:: ENTRÉES À TRAITER ::
========================================

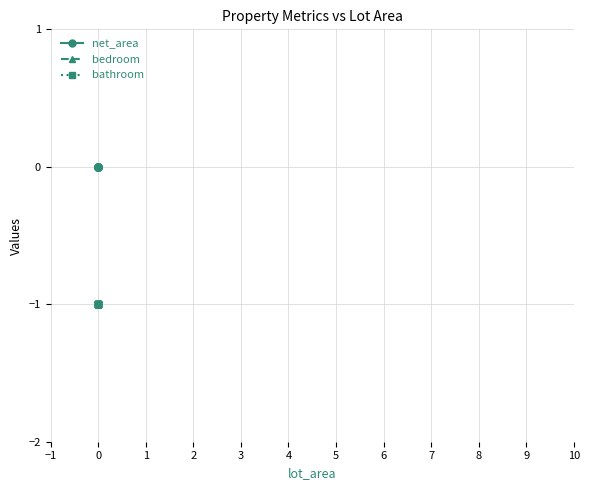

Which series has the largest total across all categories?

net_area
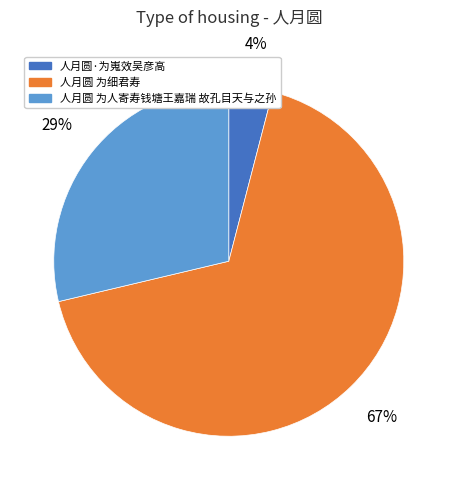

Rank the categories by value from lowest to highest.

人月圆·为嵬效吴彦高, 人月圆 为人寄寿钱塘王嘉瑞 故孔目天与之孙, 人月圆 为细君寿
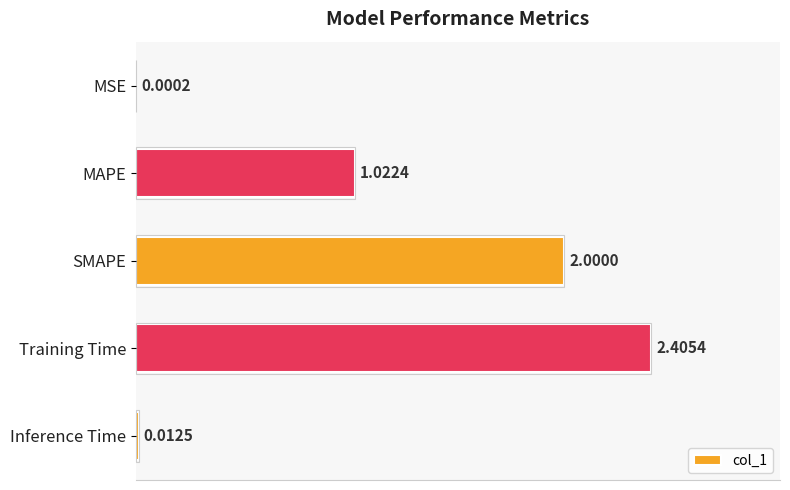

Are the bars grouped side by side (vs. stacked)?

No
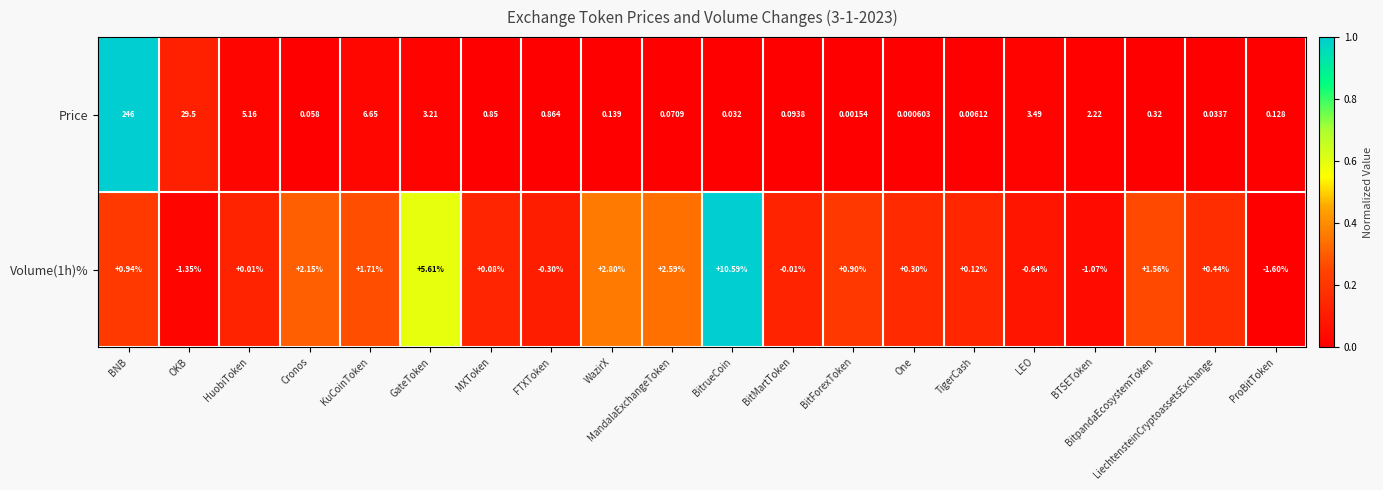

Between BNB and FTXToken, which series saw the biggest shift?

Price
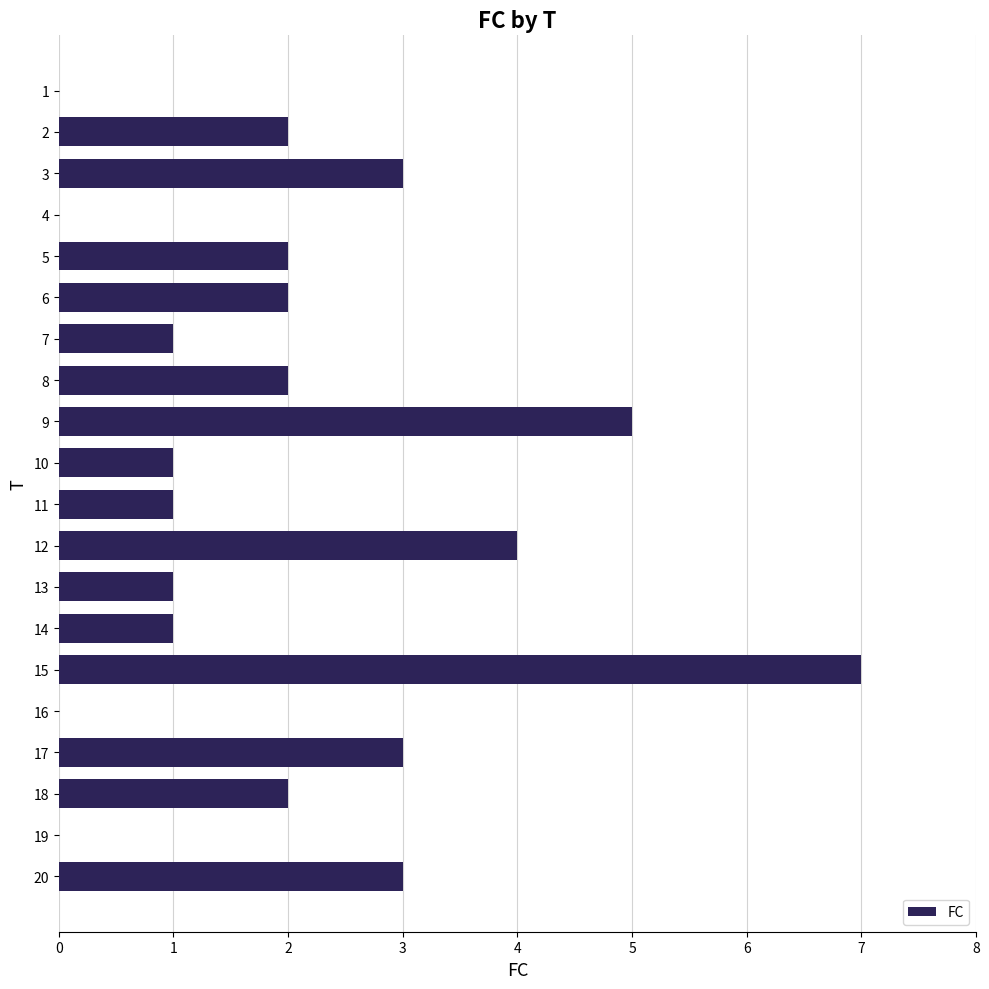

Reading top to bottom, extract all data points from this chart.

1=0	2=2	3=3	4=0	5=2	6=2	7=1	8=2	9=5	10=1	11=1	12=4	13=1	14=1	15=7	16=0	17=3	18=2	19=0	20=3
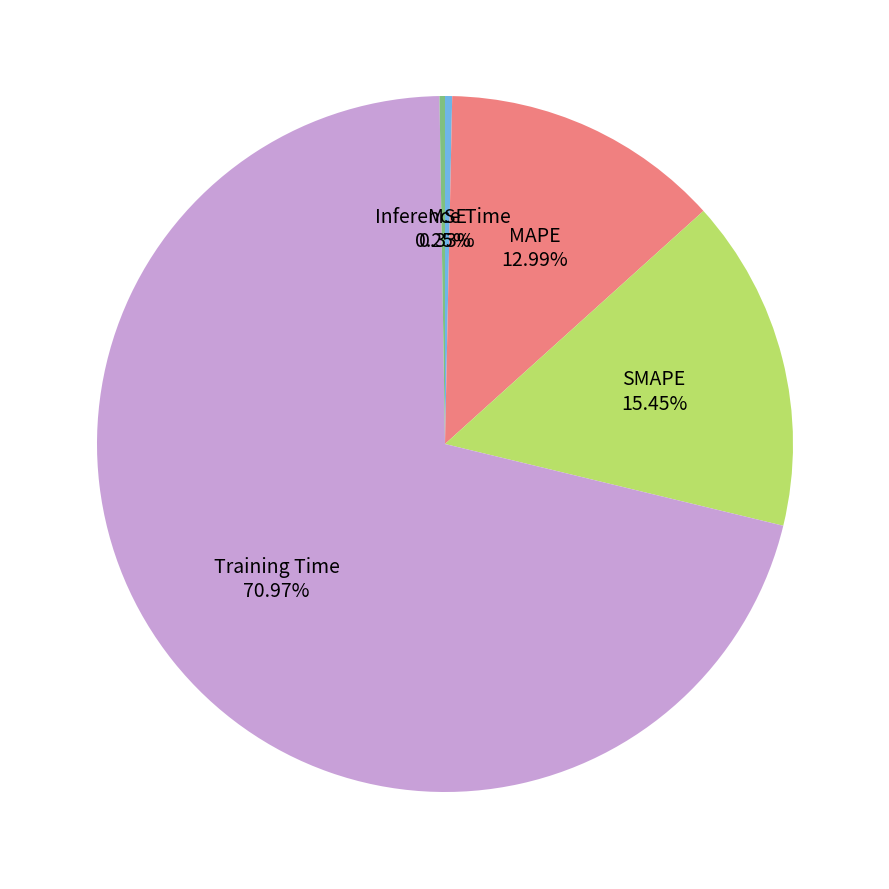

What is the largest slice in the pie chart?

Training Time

========================================

:: CONSIGNE ::
Recopiez toutes les entrées en remplaçant « series » par « dataset », sans rien modifier d'autre. Omettez les images dans votre réponse, s'il vous plaît.

:: RÉPONSE RÉDIGÉE ::
Which dataset has the largest total across all categories?

net_area

Rank the categories by value from lowest to highest.

人月圆·为嵬效吴彦高, 人月圆 为人寄寿钱塘王嘉瑞 故孔目天与之孙, 人月圆 为细君寿

Are the bars grouped side by side (vs. stacked)?

No

Between BNB and FTXToken, which dataset saw the biggest shift?

Price

Reading top to bottom, extract all data points from this chart.

1=0	2=2	3=3	4=0	5=2	6=2	7=1	8=2	9=5	10=1	11=1	12=4	13=1	14=1	15=7	16=0	17=3	18=2	19=0	20=3

What is the largest slice in the pie chart?

Training Time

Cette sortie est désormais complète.